+++ Excerpted passage

Modify factors and weights

A Trellis profile is required to calculate your Trellis Score and to modify the factors and weights that contribute to your score.

In the Factors and Weights section of your Trellis profile, you can enable and disable individual [factors] to include or exclude them from your Trellis Score calculation.

You can set benchmarks or thresholds for each factor. Benchmarks define target performance levels that need to be met or exceeded for a positive score.

You can also adjust the weight of each factor. Assign a low weight (1-5) to make less important factors have a lower impact on your score. Assign a higher weight (5-10) to make more important factors have a higher impact on your score.

Weights are relative. For example, if all factors are weighted 5, then all factors are still equal.

Trellis Score widgets and reports

Add these widgets to your Insights to analyze Trellis Scores.

  • Trellis Score Report: Trellis Scores by developer.
  • Trellis Scores by Collection: Trellis Scores organized by Collection.
  • Individual Raw Stats: A table of base values that contribute to Trellis Scores.
  • Raw Stats by Collection: Base values organized by Collection.

Raw stats

The Individual Raw Stats and Raw Stats by Collection widgets shows tables of base values that contribute to Trellis Scores.

By default, the Individual Raw Stats widget shows the following raw, pre-calculation values for each developer:

  • PRs
  • Commits
  • Coding days
  • Average PR cycle time (in days)
  • Average issue resolution time (in days)
  • PRs commented on
  • PRs approved
  • Percentage of rework

You can edit the widget to show different values (add/remove columns) or apply filtering.

You can use the Download icon to download the raw stats report.

Use the Download icon to download the Individual Raw Stats data.

Trellis Score visibility

You can also limit access to Trellis Scores. The support for Trellis Scores is currently unavailable on Harness SEI BETA.

Associations & Advanced Options

This allows users to associate profiles with specific Projects and Collections within an organization. This helps in managing and applying profiles effectively.

++++++

_To do_
1 > In the passage on Trellis Scores, what weight range is suggested for less important factors?
2 > Pick up the passage on Trellis Scores after its final sentence and continue it.
The entries that follow have nothing to do with the passage on Trellis Scores.

+++ Record extracts

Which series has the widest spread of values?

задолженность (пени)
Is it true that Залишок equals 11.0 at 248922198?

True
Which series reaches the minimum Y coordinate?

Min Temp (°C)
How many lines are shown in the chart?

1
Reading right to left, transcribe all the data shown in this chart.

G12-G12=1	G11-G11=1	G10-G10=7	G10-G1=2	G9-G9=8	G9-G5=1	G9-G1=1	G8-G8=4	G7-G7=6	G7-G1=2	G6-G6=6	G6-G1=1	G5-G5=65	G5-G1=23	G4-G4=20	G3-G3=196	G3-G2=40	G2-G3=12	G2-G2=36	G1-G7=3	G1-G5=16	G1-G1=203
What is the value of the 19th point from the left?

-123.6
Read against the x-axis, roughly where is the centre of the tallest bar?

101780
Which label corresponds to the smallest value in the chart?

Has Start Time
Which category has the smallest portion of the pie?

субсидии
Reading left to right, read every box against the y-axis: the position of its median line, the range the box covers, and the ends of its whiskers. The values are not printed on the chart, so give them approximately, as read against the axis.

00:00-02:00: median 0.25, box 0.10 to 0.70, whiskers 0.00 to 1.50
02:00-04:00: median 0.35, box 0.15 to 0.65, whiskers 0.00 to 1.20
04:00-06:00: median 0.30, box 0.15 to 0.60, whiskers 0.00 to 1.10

++++++

_Responses to the tasks_
1 > A low weight of 1-5.

2 >
  • Projects: Contributors can select a project to view available Collections and assign Trellis profiles to specific projects. This feature helps in organizing and categorizing teams under different projects, allowing for a more granular management of Trellis profiles.
  • Collections: Contributors can select Collections that may apply a Trellis profile. By associating Collection with Trellis profiles, contributors can ensure that the right profiles are applied to the appropriate teams or units within the organization. This facilitates customized score calculations.

Exclusions

Exclusions allow users to exclude specific Pull Requests (PRs) and commit from the current Trellis profile, potentially impacting score calculations.

  • Excluding Pull Requests: Users can specify PRs to be excluded from the current Trellis profile. Exclusions are helpful when certain PRs or commits should not be considered in score calculations, such as those related to experimental or non-standard work.
  • Excluding Commits: Users can list commits to be excluded from the current Trellis profile. Excluded commits are not factored into score calculations.

Development Stages Mapping

Development Stages Mapping allows users to map a Trellis profile with development stages from an issue management tool. Mapping development stages is valuable when organizations want to attribute scores to developers based on their contributions at different stages of a project's life cycle.

These features enhance the customization and precision of performance assessments within an organization using Trellis Scores.